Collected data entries

- Opening Delimiter -

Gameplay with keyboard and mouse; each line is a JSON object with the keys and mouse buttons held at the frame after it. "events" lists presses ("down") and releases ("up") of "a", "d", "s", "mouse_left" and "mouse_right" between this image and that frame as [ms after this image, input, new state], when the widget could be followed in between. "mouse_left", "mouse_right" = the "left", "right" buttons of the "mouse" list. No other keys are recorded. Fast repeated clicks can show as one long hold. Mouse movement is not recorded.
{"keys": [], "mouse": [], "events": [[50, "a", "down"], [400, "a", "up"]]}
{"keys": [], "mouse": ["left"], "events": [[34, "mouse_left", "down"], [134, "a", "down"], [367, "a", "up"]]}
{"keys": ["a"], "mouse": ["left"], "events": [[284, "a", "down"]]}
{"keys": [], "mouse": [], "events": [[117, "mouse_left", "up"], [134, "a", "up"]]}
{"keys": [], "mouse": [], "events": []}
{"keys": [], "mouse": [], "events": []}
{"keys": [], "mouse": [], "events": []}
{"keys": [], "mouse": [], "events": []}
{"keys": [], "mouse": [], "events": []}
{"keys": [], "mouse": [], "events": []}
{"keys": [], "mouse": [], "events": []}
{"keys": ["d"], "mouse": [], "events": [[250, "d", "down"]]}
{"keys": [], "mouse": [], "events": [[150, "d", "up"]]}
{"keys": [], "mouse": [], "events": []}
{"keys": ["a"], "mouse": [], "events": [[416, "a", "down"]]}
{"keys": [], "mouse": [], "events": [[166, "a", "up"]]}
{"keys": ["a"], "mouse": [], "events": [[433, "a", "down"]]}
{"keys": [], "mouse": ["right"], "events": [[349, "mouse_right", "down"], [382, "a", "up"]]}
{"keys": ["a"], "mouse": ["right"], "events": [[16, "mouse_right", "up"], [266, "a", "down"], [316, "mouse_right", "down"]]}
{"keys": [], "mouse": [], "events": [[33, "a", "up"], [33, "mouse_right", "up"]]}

- Closing Delimiter -

After reading through the records, retype all of them exactly.

Gameplay with keyboard and mouse; each line is a JSON object with the keys and mouse buttons held at the frame after it. "events" lists presses ("down") and releases ("up") of "a", "d", "s", "mouse_left" and "mouse_right" between this image and that frame as [ms after this image, input, new state], when the widget could be followed in between. "mouse_left", "mouse_right" = the "left", "right" buttons of the "mouse" list. No other keys are recorded. Fast repeated clicks can show as one long hold. Mouse movement is not recorded.
{"keys": [], "mouse": [], "events": [[50, "a", "down"], [400, "a", "up"]]}
{"keys": [], "mouse": ["left"], "events": [[34, "mouse_left", "down"], [134, "a", "down"], [367, "a", "up"]]}
{"keys": ["a"], "mouse": ["left"], "events": [[284, "a", "down"]]}
{"keys": [], "mouse": [], "events": [[117, "mouse_left", "up"], [134, "a", "up"]]}
{"keys": [], "mouse": [], "events": []}
{"keys": [], "mouse": [], "events": []}
{"keys": [], "mouse": [], "events": []}
{"keys": [], "mouse": [], "events": []}
{"keys": [], "mouse": [], "events": []}
{"keys": [], "mouse": [], "events": []}
{"keys": [], "mouse": [], "events": []}
{"keys": ["d"], "mouse": [], "events": [[250, "d", "down"]]}
{"keys": [], "mouse": [], "events": [[150, "d", "up"]]}
{"keys": [], "mouse": [], "events": []}
{"keys": ["a"], "mouse": [], "events": [[416, "a", "down"]]}
{"keys": [], "mouse": [], "events": [[166, "a", "up"]]}
{"keys": ["a"], "mouse": [], "events": [[433, "a", "down"]]}
{"keys": [], "mouse": ["right"], "events": [[349, "mouse_right", "down"], [382, "a", "up"]]}
{"keys": ["a"], "mouse": ["right"], "events": [[16, "mouse_right", "up"], [266, "a", "down"], [316, "mouse_right", "down"]]}
{"keys": [], "mouse": [], "events": [[33, "a", "up"], [33, "mouse_right", "up"]]}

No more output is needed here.